—¿Este es, entonces, el emperador? —pregunté en un susurro a Fray Olmedo mientras nos acercábamos. Las grandes plumas que adornaban la cabeza de Moctezuma mostraban el poder que tenía sobre su pueblo, y a su lado, los nobles mexicas mantenían sus rostros impasibles, aunque se percibía el miedo en sus ojos.
—Sí, hermano—, respondió el fraile, con un tono solemne—. Este es Moctezuma, el que gobierna sobre esta vasta tierra.

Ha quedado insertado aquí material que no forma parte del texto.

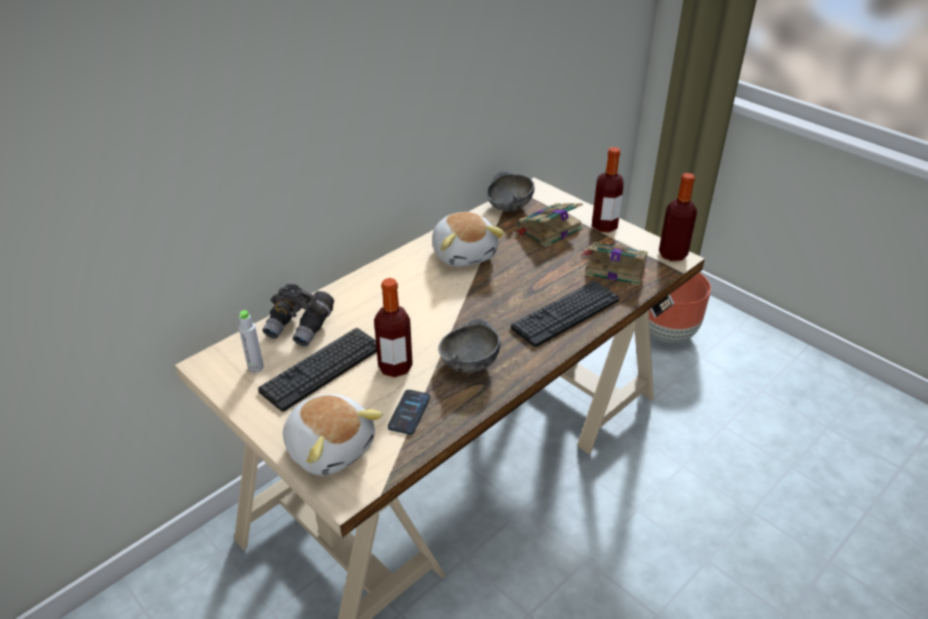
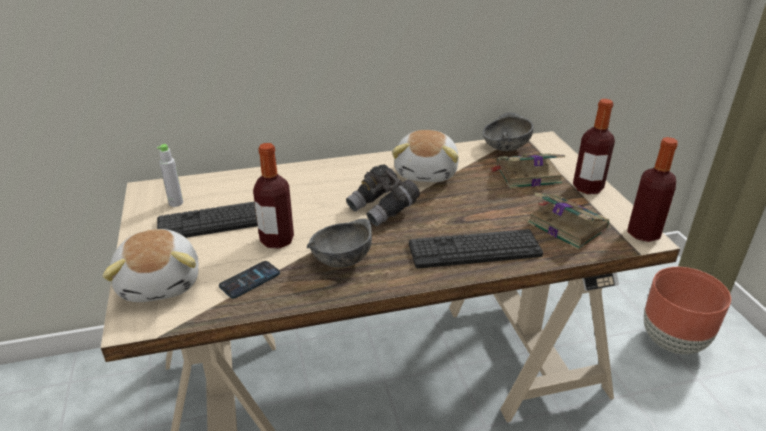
camera: 30 degrees right, 5 degrees down
grey binoculars [262,284,334,347] -> grey binoculars moved to [346,164,420,226]

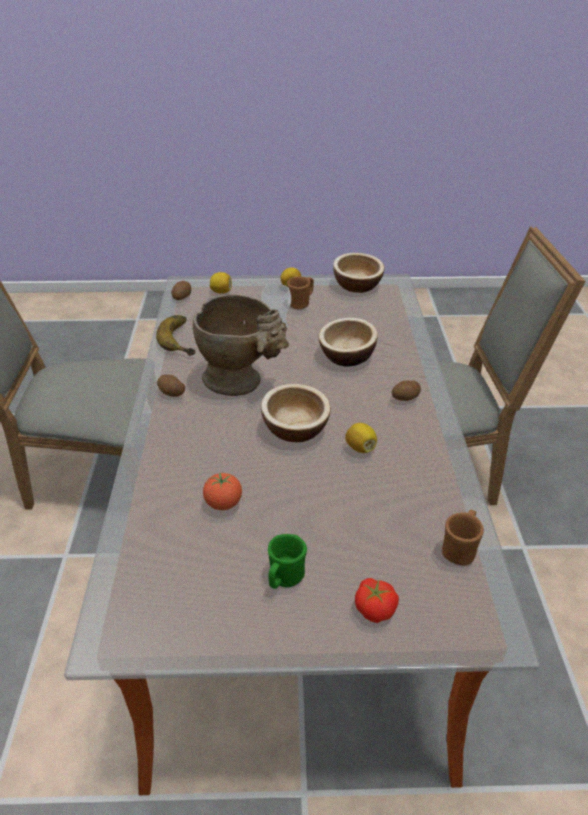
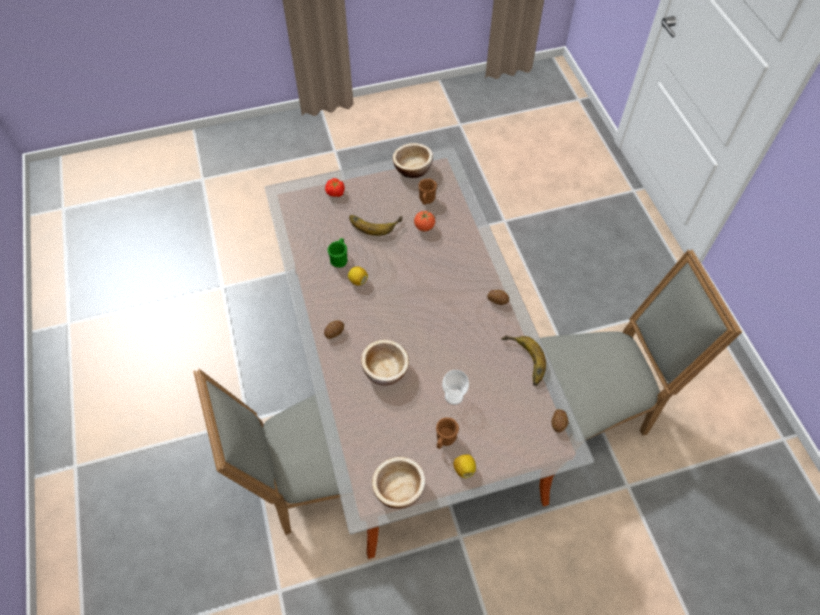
camera: 165 degrees right, 20 degrees up
beige vase [193,295,289,396] -> none
lemon [210,272,232,294] -> none
bowl [261,384,331,442] -> bowl moved to [393,143,433,178]
green mug [268,534,307,589] -> green mug moved to [327,238,347,268]
brown mug [442,510,484,566] -> brown mug moved to [419,179,437,205]
none -> banana [349,215,403,236]

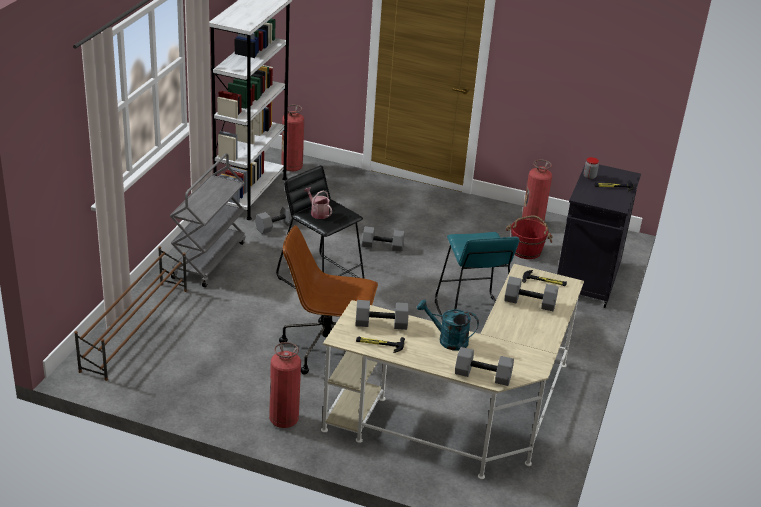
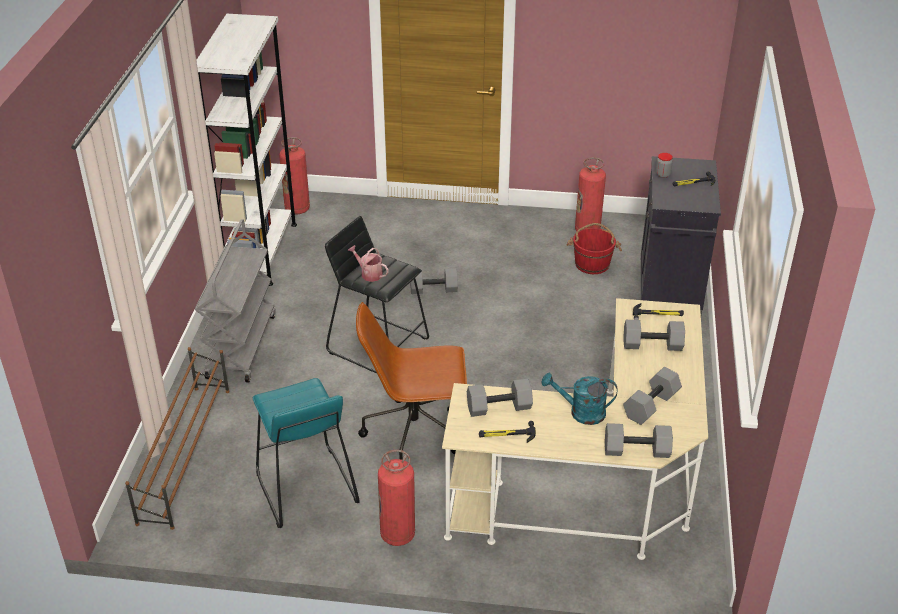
camera: 10 degrees left, 5 degrees up
grey dumbbell [255,205,297,234] -> grey dumbbell moved to [623,367,682,425]
turquoise stool [435,232,519,321] -> turquoise stool moved to [253,378,360,528]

Frente a nosotros, Cortés desmontaba de su caballo con una sonrisa que rozaba en lo vulgar. Lo había visto usarla antes, una máscara que ocultaba sus verdaderas intenciones. Moctezuma avanzó con lentitud, acompañado por su séquito. No parecía un rey en su esplendor, sino un hombre atrapado en sus propios temores.
—¿Y crees que nos recibirá como amigos? —pregunté, consciente de la tensión en el aire.
—Eso cree él —contestó Fray Olmedo, mirando cómo Moctezuma extendía sus manos hacia Cortés—. Aunque desconozca el engaño.
—¿Qué dirán cuando se entere de nuestras verdaderas intenciones?
Fray Olmedo no respondió de inmediato. Solo observó cómo Moctezuma colocaba un collar de oro alrededor del cuello de Cortés, quien, a su vez, respondía con palabras que no entendía, pero cuyo tono era claramente de dominio.
—Rezaremos por su alma, hermano —dijo finalmente, con voz grave—. Y por la nuestra.
La ceremonia continuaba, pero yo ya no escuchaba las palabras. Solo quedaba el silencio que precede a la tormenta.